Format the lines of the material from the one containing "left elbow: (298, 407, 16)" through the one containing "left knee: (482, 469, -3)" as a JSON list of strings, one string per line and no blank lines. Cover only that stretch.

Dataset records
=======
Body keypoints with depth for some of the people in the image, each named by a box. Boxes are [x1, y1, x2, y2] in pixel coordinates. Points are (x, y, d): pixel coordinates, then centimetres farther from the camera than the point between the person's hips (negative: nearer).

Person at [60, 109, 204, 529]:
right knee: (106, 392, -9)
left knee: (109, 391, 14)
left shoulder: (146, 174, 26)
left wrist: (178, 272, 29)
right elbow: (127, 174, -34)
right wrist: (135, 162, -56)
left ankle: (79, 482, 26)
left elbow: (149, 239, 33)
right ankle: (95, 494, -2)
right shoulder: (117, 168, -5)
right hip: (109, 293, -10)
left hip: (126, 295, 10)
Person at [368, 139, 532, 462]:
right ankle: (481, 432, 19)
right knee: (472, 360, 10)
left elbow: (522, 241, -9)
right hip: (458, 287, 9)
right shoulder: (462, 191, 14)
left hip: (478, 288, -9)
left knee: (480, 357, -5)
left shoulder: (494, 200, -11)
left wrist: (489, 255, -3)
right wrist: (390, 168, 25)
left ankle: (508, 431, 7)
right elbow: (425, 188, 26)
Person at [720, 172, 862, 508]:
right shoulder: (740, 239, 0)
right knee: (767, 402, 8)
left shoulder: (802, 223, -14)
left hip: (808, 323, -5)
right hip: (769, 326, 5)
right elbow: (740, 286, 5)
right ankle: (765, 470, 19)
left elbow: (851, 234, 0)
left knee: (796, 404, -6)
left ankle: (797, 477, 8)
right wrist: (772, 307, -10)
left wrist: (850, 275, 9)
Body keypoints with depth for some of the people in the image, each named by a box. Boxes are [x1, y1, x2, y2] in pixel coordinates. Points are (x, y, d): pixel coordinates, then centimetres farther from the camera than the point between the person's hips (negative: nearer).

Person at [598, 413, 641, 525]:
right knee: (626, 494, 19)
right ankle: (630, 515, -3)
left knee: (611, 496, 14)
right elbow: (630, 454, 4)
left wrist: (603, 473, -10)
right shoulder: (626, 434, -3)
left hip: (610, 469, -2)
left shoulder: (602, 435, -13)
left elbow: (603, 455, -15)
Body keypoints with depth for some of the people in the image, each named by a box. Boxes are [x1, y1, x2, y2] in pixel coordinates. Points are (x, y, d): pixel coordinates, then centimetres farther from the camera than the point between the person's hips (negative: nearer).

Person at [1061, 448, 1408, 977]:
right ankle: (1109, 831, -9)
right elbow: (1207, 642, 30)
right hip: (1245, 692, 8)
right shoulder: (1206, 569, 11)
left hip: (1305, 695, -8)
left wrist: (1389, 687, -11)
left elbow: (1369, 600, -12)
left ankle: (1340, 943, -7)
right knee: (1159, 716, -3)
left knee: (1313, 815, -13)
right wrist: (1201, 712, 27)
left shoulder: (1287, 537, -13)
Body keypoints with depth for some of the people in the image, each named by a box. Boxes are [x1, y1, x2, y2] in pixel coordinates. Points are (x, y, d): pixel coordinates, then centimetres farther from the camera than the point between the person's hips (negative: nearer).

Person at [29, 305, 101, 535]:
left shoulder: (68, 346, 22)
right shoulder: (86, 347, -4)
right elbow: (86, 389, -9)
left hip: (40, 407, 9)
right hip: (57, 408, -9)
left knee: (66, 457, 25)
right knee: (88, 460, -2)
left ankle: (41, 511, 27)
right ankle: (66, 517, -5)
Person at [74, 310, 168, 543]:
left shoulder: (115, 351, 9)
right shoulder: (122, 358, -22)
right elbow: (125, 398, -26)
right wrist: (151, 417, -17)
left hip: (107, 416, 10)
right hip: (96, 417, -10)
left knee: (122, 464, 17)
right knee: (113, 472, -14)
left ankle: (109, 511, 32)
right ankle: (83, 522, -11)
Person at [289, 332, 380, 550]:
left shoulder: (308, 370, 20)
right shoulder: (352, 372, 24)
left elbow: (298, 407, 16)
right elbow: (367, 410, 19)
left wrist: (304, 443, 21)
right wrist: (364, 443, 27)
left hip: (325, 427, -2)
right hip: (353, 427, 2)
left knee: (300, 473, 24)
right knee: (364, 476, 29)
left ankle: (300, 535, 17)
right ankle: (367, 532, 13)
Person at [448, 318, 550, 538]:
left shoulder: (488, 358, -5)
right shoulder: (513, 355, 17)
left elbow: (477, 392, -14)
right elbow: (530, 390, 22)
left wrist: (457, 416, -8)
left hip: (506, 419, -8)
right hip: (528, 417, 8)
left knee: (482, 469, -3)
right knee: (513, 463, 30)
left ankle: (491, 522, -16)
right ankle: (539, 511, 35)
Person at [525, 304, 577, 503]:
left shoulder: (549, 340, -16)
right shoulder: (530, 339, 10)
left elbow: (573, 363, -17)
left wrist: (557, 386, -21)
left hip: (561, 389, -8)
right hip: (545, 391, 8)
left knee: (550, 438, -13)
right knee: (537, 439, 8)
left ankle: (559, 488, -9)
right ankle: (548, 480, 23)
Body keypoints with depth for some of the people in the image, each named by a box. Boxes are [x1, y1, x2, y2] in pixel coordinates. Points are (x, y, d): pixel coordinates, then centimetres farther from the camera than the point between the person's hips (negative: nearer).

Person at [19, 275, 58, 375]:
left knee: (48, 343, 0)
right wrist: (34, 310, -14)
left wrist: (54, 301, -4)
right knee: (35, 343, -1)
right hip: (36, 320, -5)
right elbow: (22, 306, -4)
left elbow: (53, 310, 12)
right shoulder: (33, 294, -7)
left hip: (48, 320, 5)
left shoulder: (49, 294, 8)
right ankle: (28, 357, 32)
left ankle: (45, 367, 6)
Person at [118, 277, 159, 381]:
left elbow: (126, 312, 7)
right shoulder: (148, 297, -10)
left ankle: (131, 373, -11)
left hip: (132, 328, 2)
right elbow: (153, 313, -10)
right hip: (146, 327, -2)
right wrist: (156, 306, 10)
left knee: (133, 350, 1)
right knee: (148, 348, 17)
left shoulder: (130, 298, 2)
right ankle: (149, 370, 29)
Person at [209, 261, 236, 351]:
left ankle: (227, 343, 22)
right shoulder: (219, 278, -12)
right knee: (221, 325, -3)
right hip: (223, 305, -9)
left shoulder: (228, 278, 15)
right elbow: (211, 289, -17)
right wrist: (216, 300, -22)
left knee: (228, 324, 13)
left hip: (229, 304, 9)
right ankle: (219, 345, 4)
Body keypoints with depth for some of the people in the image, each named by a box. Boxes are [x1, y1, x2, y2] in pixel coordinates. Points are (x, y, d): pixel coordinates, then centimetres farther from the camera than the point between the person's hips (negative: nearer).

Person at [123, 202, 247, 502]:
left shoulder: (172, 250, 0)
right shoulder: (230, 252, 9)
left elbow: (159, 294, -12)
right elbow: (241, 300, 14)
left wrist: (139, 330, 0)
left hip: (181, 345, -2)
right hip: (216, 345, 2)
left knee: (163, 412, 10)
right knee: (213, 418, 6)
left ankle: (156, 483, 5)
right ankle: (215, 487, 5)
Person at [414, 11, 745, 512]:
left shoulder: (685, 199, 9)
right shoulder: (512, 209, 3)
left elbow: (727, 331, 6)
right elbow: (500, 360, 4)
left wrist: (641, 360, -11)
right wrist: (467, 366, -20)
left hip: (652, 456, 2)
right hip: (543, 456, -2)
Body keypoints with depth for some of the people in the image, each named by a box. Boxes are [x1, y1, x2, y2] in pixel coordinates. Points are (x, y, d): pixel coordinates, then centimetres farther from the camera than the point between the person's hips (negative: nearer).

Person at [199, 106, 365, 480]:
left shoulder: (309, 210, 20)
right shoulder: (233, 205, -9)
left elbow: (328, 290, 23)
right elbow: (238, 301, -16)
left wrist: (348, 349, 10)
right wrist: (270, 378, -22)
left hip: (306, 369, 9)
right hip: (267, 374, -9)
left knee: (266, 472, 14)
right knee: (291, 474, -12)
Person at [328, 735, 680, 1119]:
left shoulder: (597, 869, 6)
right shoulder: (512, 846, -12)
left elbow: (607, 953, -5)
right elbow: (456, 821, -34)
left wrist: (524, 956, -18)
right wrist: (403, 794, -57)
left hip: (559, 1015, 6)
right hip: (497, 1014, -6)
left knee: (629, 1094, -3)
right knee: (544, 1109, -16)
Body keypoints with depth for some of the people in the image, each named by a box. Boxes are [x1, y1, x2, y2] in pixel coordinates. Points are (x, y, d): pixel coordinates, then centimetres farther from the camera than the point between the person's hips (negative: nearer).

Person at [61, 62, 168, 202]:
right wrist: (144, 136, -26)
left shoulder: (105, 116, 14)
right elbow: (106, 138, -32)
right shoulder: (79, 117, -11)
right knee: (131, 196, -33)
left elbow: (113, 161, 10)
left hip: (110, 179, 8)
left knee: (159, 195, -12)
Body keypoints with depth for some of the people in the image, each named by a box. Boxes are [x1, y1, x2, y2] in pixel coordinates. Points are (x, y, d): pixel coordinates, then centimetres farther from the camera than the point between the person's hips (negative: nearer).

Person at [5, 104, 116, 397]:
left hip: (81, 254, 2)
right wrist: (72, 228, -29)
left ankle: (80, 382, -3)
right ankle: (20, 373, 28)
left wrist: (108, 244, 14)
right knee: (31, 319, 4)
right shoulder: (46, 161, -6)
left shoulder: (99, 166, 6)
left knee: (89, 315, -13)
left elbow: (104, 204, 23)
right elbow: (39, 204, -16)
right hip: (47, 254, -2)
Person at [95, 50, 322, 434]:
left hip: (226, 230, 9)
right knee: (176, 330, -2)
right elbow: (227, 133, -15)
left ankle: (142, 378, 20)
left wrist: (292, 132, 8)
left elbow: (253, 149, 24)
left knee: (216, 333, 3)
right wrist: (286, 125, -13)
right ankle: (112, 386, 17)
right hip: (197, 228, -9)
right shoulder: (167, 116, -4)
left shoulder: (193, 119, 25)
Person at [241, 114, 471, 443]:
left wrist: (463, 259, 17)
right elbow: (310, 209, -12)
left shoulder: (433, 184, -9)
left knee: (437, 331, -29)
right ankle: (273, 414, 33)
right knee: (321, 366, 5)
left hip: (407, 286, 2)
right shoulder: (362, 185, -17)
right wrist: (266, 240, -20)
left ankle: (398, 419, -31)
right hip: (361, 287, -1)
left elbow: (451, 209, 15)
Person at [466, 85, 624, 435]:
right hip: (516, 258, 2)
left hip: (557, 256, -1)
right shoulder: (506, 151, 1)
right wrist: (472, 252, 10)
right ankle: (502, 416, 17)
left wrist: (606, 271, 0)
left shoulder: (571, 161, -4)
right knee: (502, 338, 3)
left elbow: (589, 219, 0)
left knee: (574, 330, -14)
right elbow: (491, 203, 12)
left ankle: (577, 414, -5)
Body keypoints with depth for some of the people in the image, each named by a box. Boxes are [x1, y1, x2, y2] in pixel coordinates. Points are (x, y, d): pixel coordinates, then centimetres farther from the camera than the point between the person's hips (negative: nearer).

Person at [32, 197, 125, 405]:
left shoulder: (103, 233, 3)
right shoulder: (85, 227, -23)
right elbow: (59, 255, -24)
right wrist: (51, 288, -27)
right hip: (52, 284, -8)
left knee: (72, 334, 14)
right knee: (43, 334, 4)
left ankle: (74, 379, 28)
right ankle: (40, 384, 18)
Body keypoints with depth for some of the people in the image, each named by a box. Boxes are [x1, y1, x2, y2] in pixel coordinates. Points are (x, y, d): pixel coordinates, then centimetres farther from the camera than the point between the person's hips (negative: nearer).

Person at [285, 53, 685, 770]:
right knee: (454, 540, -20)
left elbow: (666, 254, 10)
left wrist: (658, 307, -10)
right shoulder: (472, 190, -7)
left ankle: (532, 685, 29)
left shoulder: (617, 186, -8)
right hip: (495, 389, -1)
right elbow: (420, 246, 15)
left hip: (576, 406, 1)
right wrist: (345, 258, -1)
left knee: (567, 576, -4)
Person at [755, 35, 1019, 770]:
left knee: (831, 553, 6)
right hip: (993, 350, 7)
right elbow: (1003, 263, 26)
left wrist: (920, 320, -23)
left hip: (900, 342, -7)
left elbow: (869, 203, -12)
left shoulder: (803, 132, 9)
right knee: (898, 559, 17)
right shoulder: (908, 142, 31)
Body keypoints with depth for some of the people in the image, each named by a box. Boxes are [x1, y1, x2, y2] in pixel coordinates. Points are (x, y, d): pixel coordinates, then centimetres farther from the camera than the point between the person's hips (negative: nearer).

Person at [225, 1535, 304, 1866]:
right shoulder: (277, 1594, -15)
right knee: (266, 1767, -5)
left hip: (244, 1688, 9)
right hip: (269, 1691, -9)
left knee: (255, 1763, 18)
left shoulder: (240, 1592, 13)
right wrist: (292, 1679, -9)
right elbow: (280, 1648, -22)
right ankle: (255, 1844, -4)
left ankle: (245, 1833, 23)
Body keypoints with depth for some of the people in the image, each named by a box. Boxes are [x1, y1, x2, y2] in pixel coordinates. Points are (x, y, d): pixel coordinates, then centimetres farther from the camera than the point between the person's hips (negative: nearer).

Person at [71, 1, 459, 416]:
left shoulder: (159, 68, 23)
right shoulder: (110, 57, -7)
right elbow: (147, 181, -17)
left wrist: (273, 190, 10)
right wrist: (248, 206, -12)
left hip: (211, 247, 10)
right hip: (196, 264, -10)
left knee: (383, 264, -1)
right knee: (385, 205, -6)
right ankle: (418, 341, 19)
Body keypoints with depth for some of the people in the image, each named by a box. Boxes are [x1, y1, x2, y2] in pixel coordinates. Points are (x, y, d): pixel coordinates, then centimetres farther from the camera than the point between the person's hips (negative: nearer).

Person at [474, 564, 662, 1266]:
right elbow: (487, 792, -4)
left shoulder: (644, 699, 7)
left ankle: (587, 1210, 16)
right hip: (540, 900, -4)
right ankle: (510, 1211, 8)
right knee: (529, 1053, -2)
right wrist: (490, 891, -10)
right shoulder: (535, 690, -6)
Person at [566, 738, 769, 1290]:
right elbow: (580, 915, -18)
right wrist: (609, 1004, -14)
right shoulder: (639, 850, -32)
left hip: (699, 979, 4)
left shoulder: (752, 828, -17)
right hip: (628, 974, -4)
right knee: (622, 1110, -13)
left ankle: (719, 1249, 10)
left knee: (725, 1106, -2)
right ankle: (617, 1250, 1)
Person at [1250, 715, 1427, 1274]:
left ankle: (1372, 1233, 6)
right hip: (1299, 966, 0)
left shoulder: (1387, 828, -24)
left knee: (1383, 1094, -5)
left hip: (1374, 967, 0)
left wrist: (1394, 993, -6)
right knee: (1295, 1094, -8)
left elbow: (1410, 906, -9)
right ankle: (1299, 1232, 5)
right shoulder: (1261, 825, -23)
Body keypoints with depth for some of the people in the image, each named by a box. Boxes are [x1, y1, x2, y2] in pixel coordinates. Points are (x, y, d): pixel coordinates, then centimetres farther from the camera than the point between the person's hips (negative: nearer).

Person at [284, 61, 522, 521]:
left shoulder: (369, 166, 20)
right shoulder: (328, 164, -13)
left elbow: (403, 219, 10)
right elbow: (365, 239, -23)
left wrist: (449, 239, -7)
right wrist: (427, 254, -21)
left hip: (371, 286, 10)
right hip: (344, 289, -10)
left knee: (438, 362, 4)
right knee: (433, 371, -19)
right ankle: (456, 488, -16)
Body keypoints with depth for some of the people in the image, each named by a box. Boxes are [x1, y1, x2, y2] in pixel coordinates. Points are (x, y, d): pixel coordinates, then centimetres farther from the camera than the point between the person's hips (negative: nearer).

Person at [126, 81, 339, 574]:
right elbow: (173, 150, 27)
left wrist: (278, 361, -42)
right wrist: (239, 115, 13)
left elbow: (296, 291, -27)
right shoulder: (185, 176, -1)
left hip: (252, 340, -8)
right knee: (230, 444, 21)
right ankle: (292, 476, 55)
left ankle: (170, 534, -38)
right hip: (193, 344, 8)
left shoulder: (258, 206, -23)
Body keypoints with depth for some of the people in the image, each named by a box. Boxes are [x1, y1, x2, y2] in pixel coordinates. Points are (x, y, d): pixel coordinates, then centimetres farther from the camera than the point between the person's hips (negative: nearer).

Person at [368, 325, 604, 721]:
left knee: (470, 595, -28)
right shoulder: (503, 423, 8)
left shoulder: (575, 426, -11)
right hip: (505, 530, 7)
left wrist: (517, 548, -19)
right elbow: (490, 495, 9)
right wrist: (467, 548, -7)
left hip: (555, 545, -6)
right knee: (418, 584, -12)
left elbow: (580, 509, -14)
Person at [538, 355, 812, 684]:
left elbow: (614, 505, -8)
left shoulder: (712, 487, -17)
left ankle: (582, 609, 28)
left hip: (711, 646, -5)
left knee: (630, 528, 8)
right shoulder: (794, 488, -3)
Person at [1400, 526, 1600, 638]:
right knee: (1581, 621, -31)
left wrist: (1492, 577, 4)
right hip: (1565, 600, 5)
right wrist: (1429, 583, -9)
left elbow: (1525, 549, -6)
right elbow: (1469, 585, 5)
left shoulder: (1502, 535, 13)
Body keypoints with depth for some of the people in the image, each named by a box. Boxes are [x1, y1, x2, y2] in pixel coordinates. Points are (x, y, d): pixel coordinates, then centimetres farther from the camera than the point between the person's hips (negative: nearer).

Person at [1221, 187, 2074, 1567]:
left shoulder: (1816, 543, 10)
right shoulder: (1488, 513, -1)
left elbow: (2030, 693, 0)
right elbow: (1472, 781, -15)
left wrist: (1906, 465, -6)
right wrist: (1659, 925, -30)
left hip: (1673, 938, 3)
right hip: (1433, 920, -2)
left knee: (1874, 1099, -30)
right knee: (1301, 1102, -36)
=======
EXERCISE ANSWER:
[
  "left elbow: (298, 407, 16)",
  "right elbow: (367, 410, 19)",
  "left wrist: (304, 443, 21)",
  "right wrist: (364, 443, 27)",
  "left hip: (325, 427, -2)",
  "right hip: (353, 427, 2)",
  "left knee: (300, 473, 24)",
  "right knee: (364, 476, 29)",
  "left ankle: (300, 535, 17)",
  "right ankle: (367, 532, 13)",
  "Person at [448, 318, 550, 538]:",
  "left shoulder: (488, 358, -5)",
  "right shoulder: (513, 355, 17)",
  "left elbow: (477, 392, -14)",
  "right elbow: (530, 390, 22)",
  "left wrist: (457, 416, -8)",
  "left hip: (506, 419, -8)",
  "right hip: (528, 417, 8)",
  "left knee: (482, 469, -3)"
]